People die within 7-10 years of diagnosis because the brain is eventually destroyed, but we want to both slow the progression of the disease and begin treatment before individuals show symptoms of the disease.
Dr Robert Paul, Alector’s Chief Medical Officer, says that Alzheimer’s disease affects millions of people, with age one of the highest risk factors. However, FTD is different, it affects some 150,000 people in Europe and America, though the actual figure could be higher.
“With FTD, other parts of the brain are affected and that affects what the symptoms are,” he says. “The neurons that are dying are in the frontal and temporal lobe, so people start behaving differently, become depressed or aggressive and have language problems. Because FTD is so unusual, it takes a long time to diagnose these patients who are younger than Alzheimer’s patients and in their 40, 50s and 60s. Now we know that there are familial cases of FTD, ~ 40% of cases can be explained by a genetic mutation.”
New clinical trials
Progranulin is important in regulating the immune response in the brain and deficiency in the progranulin protein causes FTD. Alector is conducting a Phase III trial, to determine if the drug can alter the course of FTD in individuals with a progranulin mutation by aiming to restore progranulin levels to that of healthy individuals.

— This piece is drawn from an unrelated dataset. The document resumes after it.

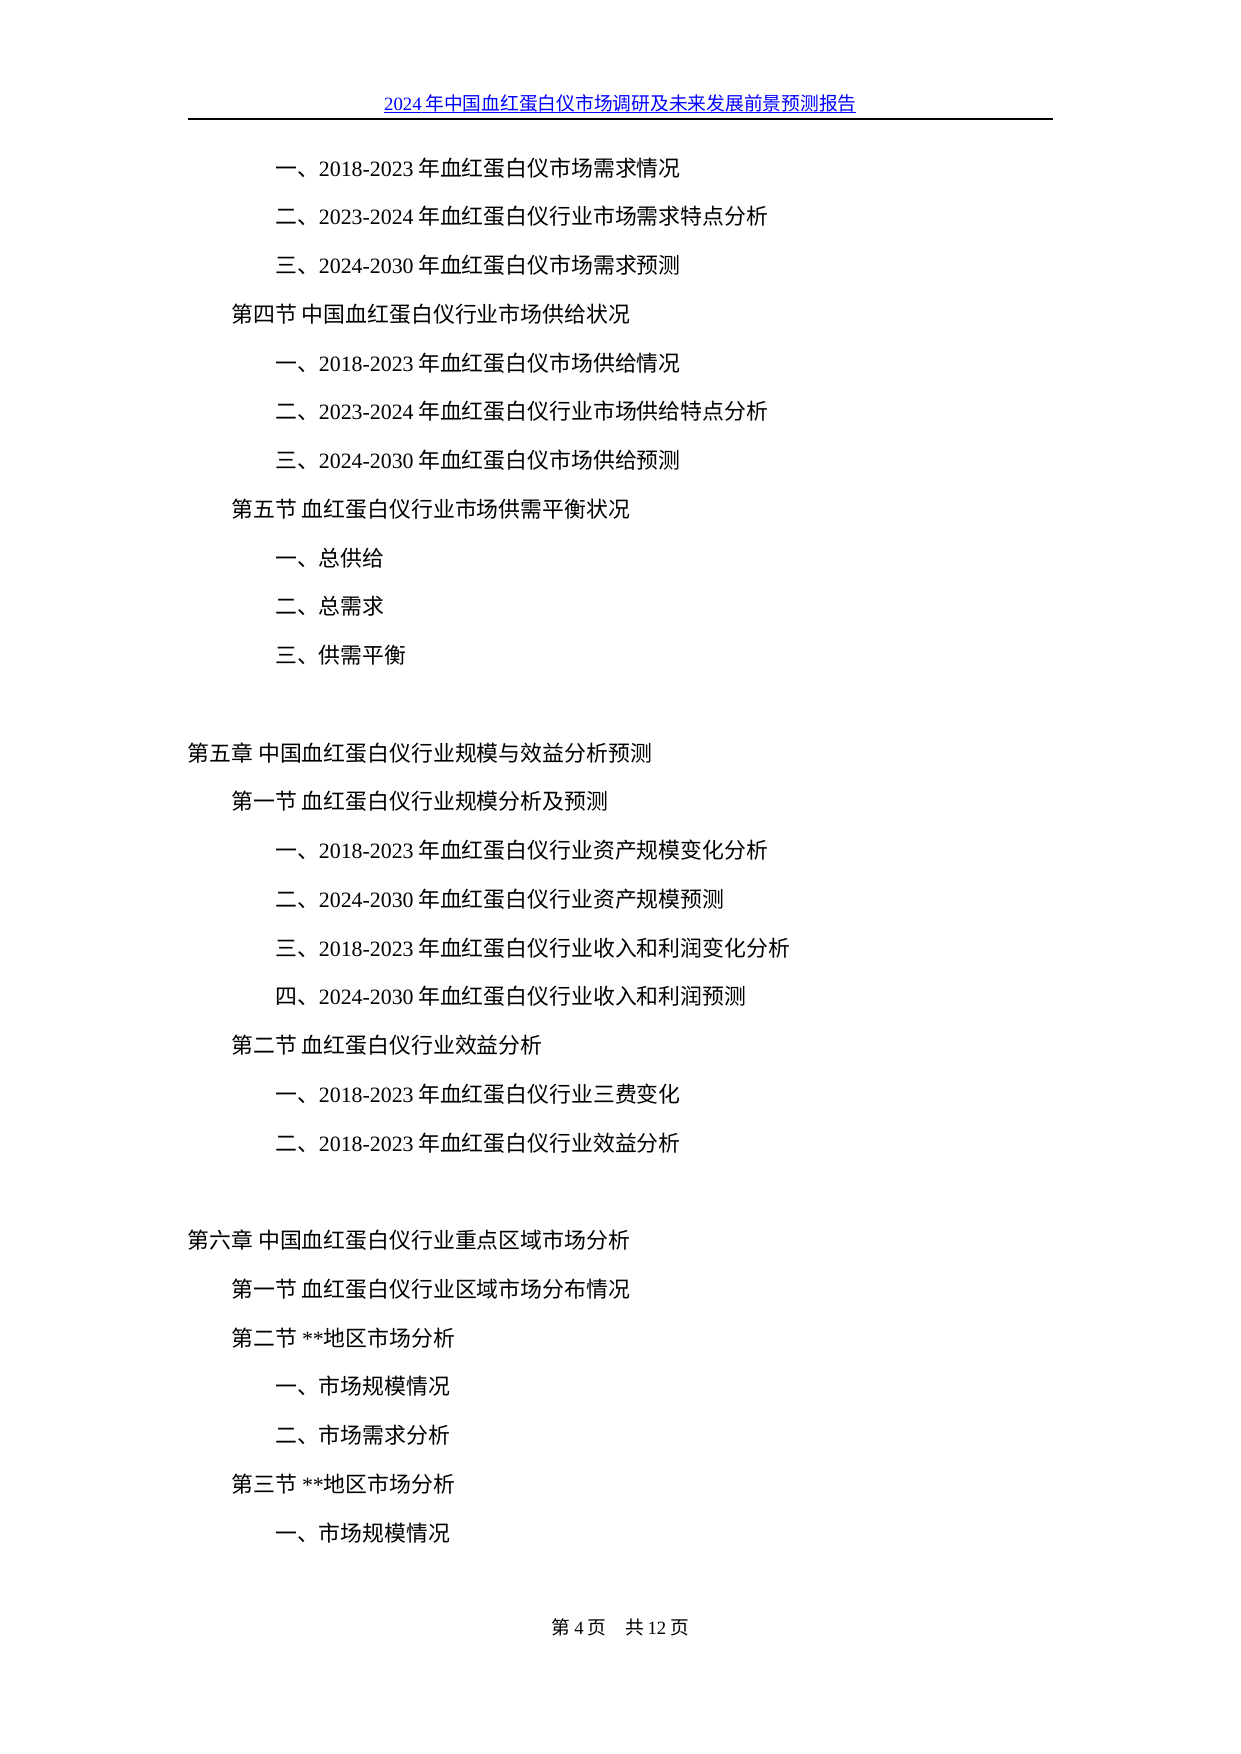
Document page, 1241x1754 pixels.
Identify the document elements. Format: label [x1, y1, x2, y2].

text [187, 150, 1053, 1548]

The clinical study includes both those with FTD as well as at-risk participants who have the genetic mutations and the protein deficiency but are still healthy.
Dr Paul explains that mutations in this progranulin gene lead to a progranulin deficiency that causes the disease. “We think by restoring progranulin levels, we can inhibit the disease progression.”
Our vision, and mission, is to make degenerative brain disorders like FTD diseases of the past.
Results of the Phase III trial, which started in July 2020, are expected within the next few years. There is also hope that the immuno-neurology approach may work for other neurological diseases such as Alzheimer’s, Parkinson’s or Huntington’s disease.
Alector is advancing clinical trials with immuno-neurology drugs also for Alzheimer’s disease, ALS (Amyotrophic Lateral Sclerosis) and Parkinson’s disease. “We are looking at this as a broad new approach for the main neurodegenerative diseases,” says Dr Rosenthal. “Our vision, and mission, is to make degenerative brain disorders like FTD diseases of the past.”